Background: Klebsiella pneumoniae, causes a wide range of infections in humans such as pneumonia, soft tissue infections, septicaemia, and urinary tract infections. The rise of multidrug resistant Klebsiella pneumoniae has alarming implications for public health, drastically limiting the treatment options for severe infections caused by this bacterium. BlaVIM is a clinically important subgroup of Class B metallo beta-lactamases, posing a significant challenge to antibiotic therapy.
Aim and Objective: This study aimed to investigate the occurrence of blaVIM gene in K. pneumoniae isolates, and its co-existence with other carbapenemase genes.

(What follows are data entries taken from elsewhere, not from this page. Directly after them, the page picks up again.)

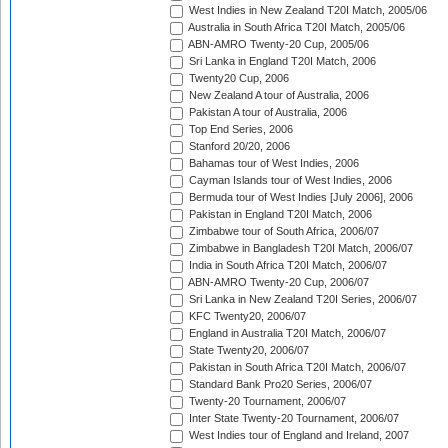
West Indies in New Zealand T20I Match, 2005/06
Australia in South Africa T20I Match, 2005/06
ABN-AMRO Twenty-20 Cup, 2005/06
Sri Lanka in England T20I Match, 2006
Twenty20 Cup, 2006
New Zealand A tour of Australia, 2006
Pakistan A tour of Australia, 2006
Top End Series, 2006
Stanford 20/20, 2006
Bahamas tour of West Indies, 2006
Cayman Islands tour of West Indies, 2006
Bermuda tour of West Indies [July 2006], 2006
Pakistan in England T20I Match, 2006
Zimbabwe tour of South Africa, 2006/07
Zimbabwe in Bangladesh T20I Match, 2006/07
India in South Africa T20I Match, 2006/07
ABN-AMRO Twenty-20 Cup, 2006/07
Sri Lanka in New Zealand T20I Series, 2006/07
KFC Twenty20, 2006/07
England in Australia T20I Match, 2006/07
State Twenty20, 2006/07
Pakistan in South Africa T20I Match, 2006/07
Standard Bank Pro20 Series, 2006/07
Twenty-20 Tournament, 2006/07
Inter State Twenty-20 Tournament, 2006/07
West Indies tour of England and Ireland, 2007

Materials and Methods: The study analysed a collection of 200 unique clinically relevant K. pneumoniae isolates recovered from diverse clinical samples over a 12 month period. Antibiotic susceptibility testing was conducted using the disc diffusion technique, adhering to CLSI guidelines, to assess the effectiveness of diverse antimicrobial classes against the isolates. Polymerase chain reaction (PCR) assays were employed to identify the presence of the blaVIM gene in the isolated strains.

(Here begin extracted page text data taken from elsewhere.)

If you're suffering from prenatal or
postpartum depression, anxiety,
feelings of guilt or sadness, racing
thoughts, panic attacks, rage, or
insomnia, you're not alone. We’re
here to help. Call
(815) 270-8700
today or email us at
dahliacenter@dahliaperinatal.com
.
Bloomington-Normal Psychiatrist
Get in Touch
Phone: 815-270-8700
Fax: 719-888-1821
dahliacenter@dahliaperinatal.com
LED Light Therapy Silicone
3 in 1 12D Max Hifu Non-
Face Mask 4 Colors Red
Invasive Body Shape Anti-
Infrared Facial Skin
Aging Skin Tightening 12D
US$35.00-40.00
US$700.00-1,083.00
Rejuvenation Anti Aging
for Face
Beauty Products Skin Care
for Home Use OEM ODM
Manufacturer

Results: Of the 200 isolates, 50 (25%) were resistant to meropenem by disc diffusion method. BlaVIM was detected in 9 (18%) isolates by PCR. They were isolated from urine (n=7), exudative specimen (n=1) and respiratory (n=1).Co-existence of other carbapenemase genes such as blaIMP, blaNDM, bla OXA?48 and blaKPC were not detected alongside the blaVIM in this study.
Conclusion: Detection of the resistance mechanism by molecular methods such as PCR will help to prevent therapeutic failure and the spread of multidrug resistant Klebsiella pneumoniae.
Keywords: Klebsiella pneumoniae, Antimicrobial susceptibility, Metallo beta lactamases, BlaVIM.